"Quick! Print out the first 10 fibonacci numbers, but-"
No problem. Just bang this one out in C, and with a little luck...
#include <stdio.h>
int fibonacci(int n);
int main(int argc, char **argv)
{
puts("First 10 fibonacci numbers:");
int i, fib;
for(i=0; i<10; i++) {
fib = fibonacci(i);
printf("%d, ", fib);
}
puts("");
return 0;
}
int fibonacci(int n) {
if (n <= 1) return n;
return fibonacci(n-1) + fibonacci(n-2);
}
... it works:
First 10 fibonacci numbers:
0, 1, 1, 2, 3, 5, 8, 13, 21, 34,
Oh. Well this one takes some thought now.
The first issue is that MIPS Assembly language doesn't have great printing mechanisms, all variables are global, and the list goes on. First registers need to be reserved. We'll use $t0 for the input, and $t1 for the output.
Some things to remember. To print something, we need to assign the right data interpretation scheme to $v0 (1 for ints, 4 for strings), put the value in $a0, and then instruct a syscall. Also, the whole jumps and labels thing.
A note on indentation: it is standard to have no indentation for assembly code. I like Ruby indentation (2 spaces) so I use that for my assembly too.
Here's how it'll work. Main will print the description, loop through $t0 values 0 until 10, and print out the corresponding fibonacci number.
We'll want labelled instruction sets for storing fibonacci($t0) in $t1, and printing the output.
# psuedo code
main()
print description
for $0 = 0 -> 9
fibonacci()
print()
exit program
fibonacci()
stack.push($0)
$1 = 0
subroutine
if stack is empty, return control to main()
temp = stack.pop()
if temp <= 1
$0 += temp
else
stack.push(temp-1)
stack.push(temp-2)
repeat subroutine
print_output()
print $0
print delim
return control to main()
delim = ", "
description = "First 10 Fibonacci numbers\n"
It's apparent how the C code above is equivalent to the plan for the assembly program.
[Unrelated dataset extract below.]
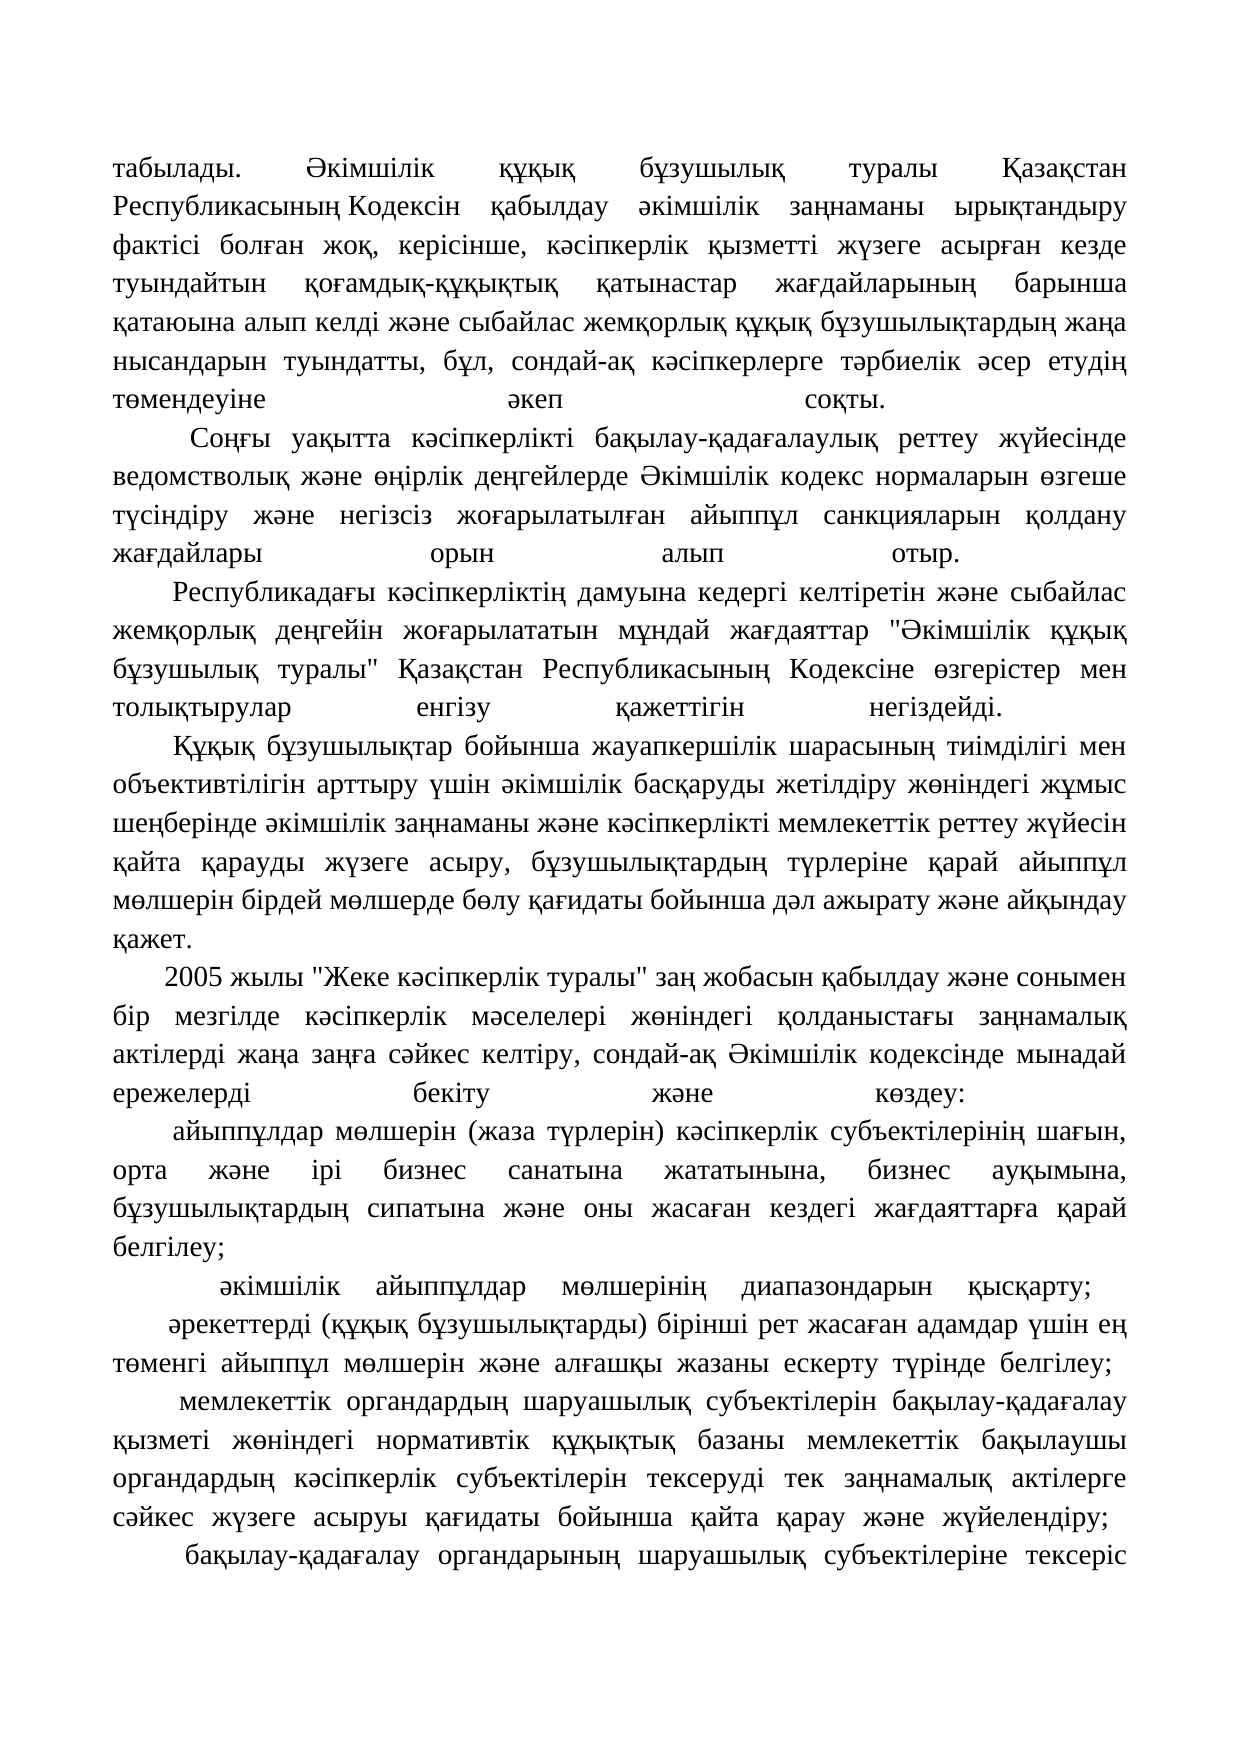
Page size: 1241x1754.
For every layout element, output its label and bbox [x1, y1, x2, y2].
Main will print the description, and then loop through $t0 values calculating the fibonacci method and printing it.
# Print first 10 Fibonacci numbers
main:
# print description
li $v0, 4
la $a0, description
syscall
# loop from $t0 = 0 until 10
move $t0, $0
loop: beq $t0, 10, exit
jal fibonacci
jal print_output
addi $t0, $t0, 1
j loop
exit:
li $v0, 10
syscall
# fibonacci and print_output go here
.data
description: .asciiz "First 10 Fibonacci numbers:\n"
delim: .asciiz ", "
Handling printing of the output is fairly simple. Just assign $1 and then the delimiter.
print_output:
li $v0, 1
move $a0, $t1
syscall
li $v0, 4
la $a0, delim
syscall
jr $31
The fibonacci() method is recursive. Unfortunately recursion doesn't really work with global variables. Instead, we'll need to push each call on a stack.
Here's how to use the stack. To push on the stack do the following:
# decrement $sp by 4
addi $sp, $sp, -4
# store word to 0($sp)
sw $t0, 0($sp)
And to pop off the top element of the stack:
# load word from top of stack
lw $t1, 0($sp)
# increment $sp by 4
addi $sp, $sp, 4
Remember that the stack is upside-down, meaning that it starts at the largest available address, and counts down to 0. When it gets to 0, there is no more space on the call stack. You must increment and decrement it by 4 because the size of each 'word' is 32 bits or 4 bytes, hence the 4.
Finally the fibonacci method itself.
fibonacci:
move $t1, $0
move $t2, $sp
li $t3, 1
addi $sp, $sp, -4 # push initial $t0 on stack
sw $t0, 0($sp)
recursive_call:
beq $sp, $t2, fib_exit # if stack is empty, exit
lw $t4, 0($sp) # pop next $t4 off stack
addi $sp, $sp, 4
bleu $t4, $t3, early_return
sub $t4, $t4, 1 # push $t4 - 1 on stack
addi $sp, $sp, -4
sw $t4, 0($sp)
sub $t4, $t4, 1 # push $t4 - 2 on stack
addi $sp, $sp, -4
sw $t4, 0($sp)
j recursive_call
early_return:
add $t1, $t1, $t4
j recursive_call
fib_exit:
jr $31
And the output, when run in a program like SPIM (an emulator for MIPS Assembly), gives the following:
First 10 fibonacci numbers:
0, 1, 1, 2, 3, 5, 8, 13, 21, 34,
That's just one way to do it. I'm sure there are many other methods, and certainly better ones.